Imagine you audit an AI hiring tool and find no evidence of adverse impact. Impact ratios are above 0.80 for all demographic groups. The tool passes the four-fifths rule. Case closed, right?
Not necessarily. There's a statistical phenomenon that can hide discrimination in plain sight: Simpson's Paradox.
What Is Simpson's Paradox?
Simpson's Paradox occurs when a trend present in several groups of data reverses when the groups are combined. In hiring data, this means aggregate results can show no disparity even when significant disparity exists within individual departments or job categories.
A Real-World Example
Let's say a company uses an AI tool across two departments: Engineering and Sales. Here's the hiring data:
Engineering Department
| Group | Applicants | Hired | Selection Rate |
|---|---|---|---|
| White | 400 | 80 | 20% |
| Black | 100 | 10 | 10% |
Engineering impact ratio for Black applicants: 10% / 20% = 0.50 (FLAG)
Sales Department
| Group | Applicants | Hired | Selection Rate |
|---|---|---|---|
| White | 100 | 60 | 60% |
| Black | 400 | 200 | 50% |
Sales impact ratio for Black applicants: 50% / 60% = 0.83 (MONITOR)
Combined (Aggregate)
| Group | Applicants | Hired | Selection Rate |
|---|---|---|---|
| White | 500 | 140 | 28% |
| Black | 500 | 210 | 42% |
Aggregate impact ratio for Black applicants: 42% / 28% = 1.50 (PASS—Black applicants appear to be favored)
The Paradox Revealed
In the aggregate data, Black applicants actually have a higher selection rate than White applicants. The tool appears to favor Black candidates!
But within each department, Black applicants have a lower selection rate. In Engineering, the impact ratio is 0.50—severe adverse impact.
What happened? Simpson's Paradox. Two confounding factors combined:
- Black applicants disproportionately applied to Sales (400 of 500) while White applicants disproportionately applied to Engineering (400 of 500)

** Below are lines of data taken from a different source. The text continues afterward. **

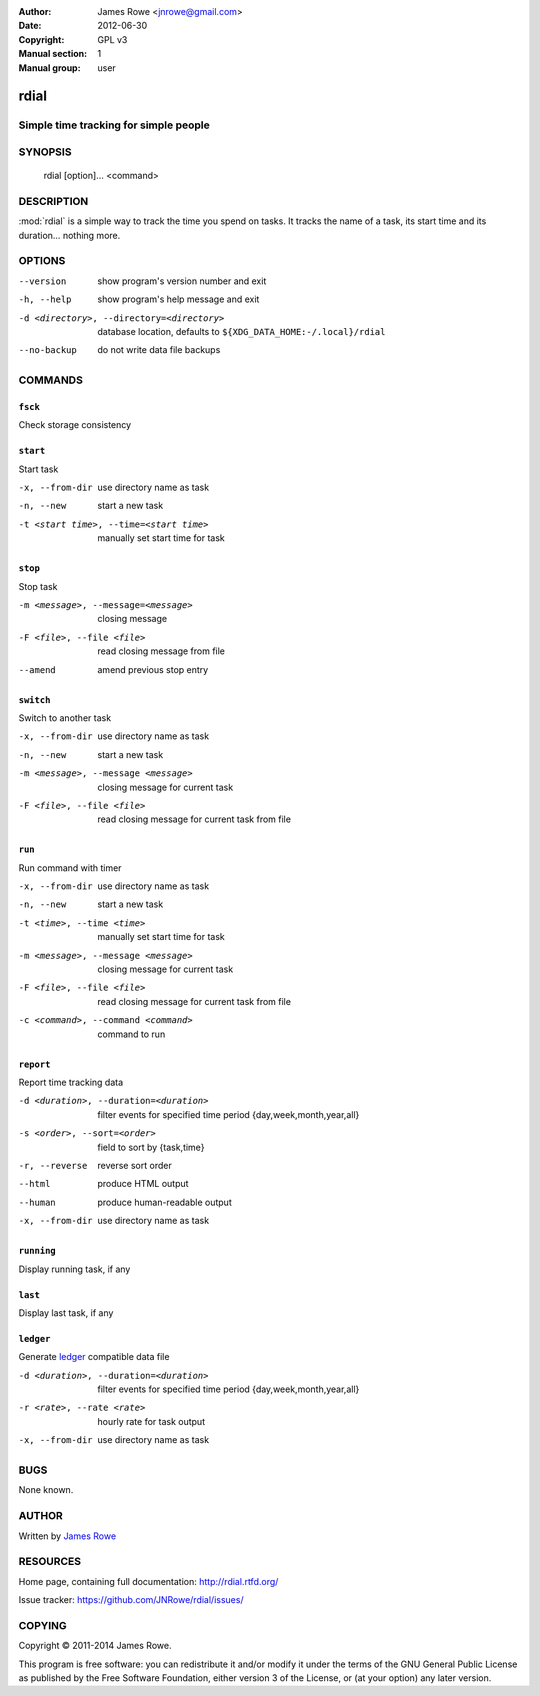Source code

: :Author: James Rowe <jnrowe@gmail.com>
:Date: 2012-06-30
:Copyright: GPL v3
:Manual section: 1
:Manual group: user

rdial
=====

Simple time tracking for simple people
--------------------------------------

SYNOPSIS
--------

    rdial [option]... <command>

DESCRIPTION
-----------

:mod:`rdial` is a simple way to track the time you spend on tasks.  It tracks
the name of a task, its start time and its duration… nothing more.

OPTIONS
-------

--version
    show program's version number and exit

-h, --help
    show program's help message and exit

-d <directory>, --directory=<directory>
    database location, defaults to ``${XDG_DATA_HOME:-/.local}/rdial``

--no-backup
    do not write data file backups

COMMANDS
--------

``fsck``
''''''''

Check storage consistency

``start``
'''''''''

Start task

-x, --from-dir
   use directory name as task

-n, --new
   start a new task

-t <start time>, --time=<start time>
   manually set start time for task

``stop``
''''''''

Stop task

-m <message>, --message=<message>
   closing message

-F <file>, --file <file>
   read closing message from file

--amend
   amend previous stop entry

``switch``
''''''''''

Switch to another task

-x, --from-dir
   use directory name as task

-n, --new
   start a new task

-m <message>, --message <message>
   closing message for current task

-F <file>, --file <file>
   read closing message for current task from file

``run``
'''''''

Run command with timer

-x, --from-dir
   use directory name as task

-n, --new
   start a new task

-t <time>, --time <time>
   manually set start time for task

-m <message>, --message <message>
   closing message for current task

-F <file>, --file <file>
   read closing message for current task from file

-c <command>, --command <command>
   command to run

``report``
''''''''''

Report time tracking data

-d <duration>, --duration=<duration>
   filter events for specified time period {day,week,month,year,all}

-s <order>, --sort=<order>
   field to sort by {task,time}

-r, --reverse
   reverse sort order

--html
   produce HTML output

--human
   produce human-readable output

-x, --from-dir
   use directory name as task

``running``
'''''''''''

Display running task, if any

``last``
''''''''

Display last task, if any

``ledger``
''''''''''

Generate `ledger <http://ledger-cli.org/>`__ compatible data file

-d <duration>, --duration=<duration>
   filter events for specified time period {day,week,month,year,all}

-r <rate>, --rate <rate>
   hourly rate for task output

-x, --from-dir
   use directory name as task

BUGS
----

None known.

AUTHOR
------

Written by `James Rowe <mailto:jnrowe@gmail.com>`__

RESOURCES
---------

Home page, containing full documentation: http://rdial.rtfd.org/

Issue tracker: https://github.com/JNRowe/rdial/issues/

COPYING
-------

Copyright © 2011-2014  James Rowe.

This program is free software: you can redistribute it and/or modify it
under the terms of the GNU General Public License as published by the
Free Software Foundation, either version 3 of the License, or (at your
option) any later version.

- Sales has a much higher overall selection rate than Engineering
The higher baseline selection rate in Sales "masks" the within-department disparity when data is combined.
Why This Matters for Bias Audits
An audit that only looks at aggregate data would conclude this tool has no adverse impact. But within Engineering, Black applicants are being selected at half the rate of White applicants. That's a serious problem.
This is why NYC LL144's requirement for intersectional analysis is important—but even that may not catch Simpson's Paradox if the stratification is by demographics only, not by department.
How Paritas Handles It
Every Paritas audit includes Simpson's Paradox detection:
- We stratify results by job category and department (when data is available)
- We compare aggregate impact ratios to stratified impact ratios
- We flag cases where results reverse upon stratification
- We recommend deeper investigation when paradoxical patterns appear
The aggregate numbers might look fine. The department-level numbers tell the real story.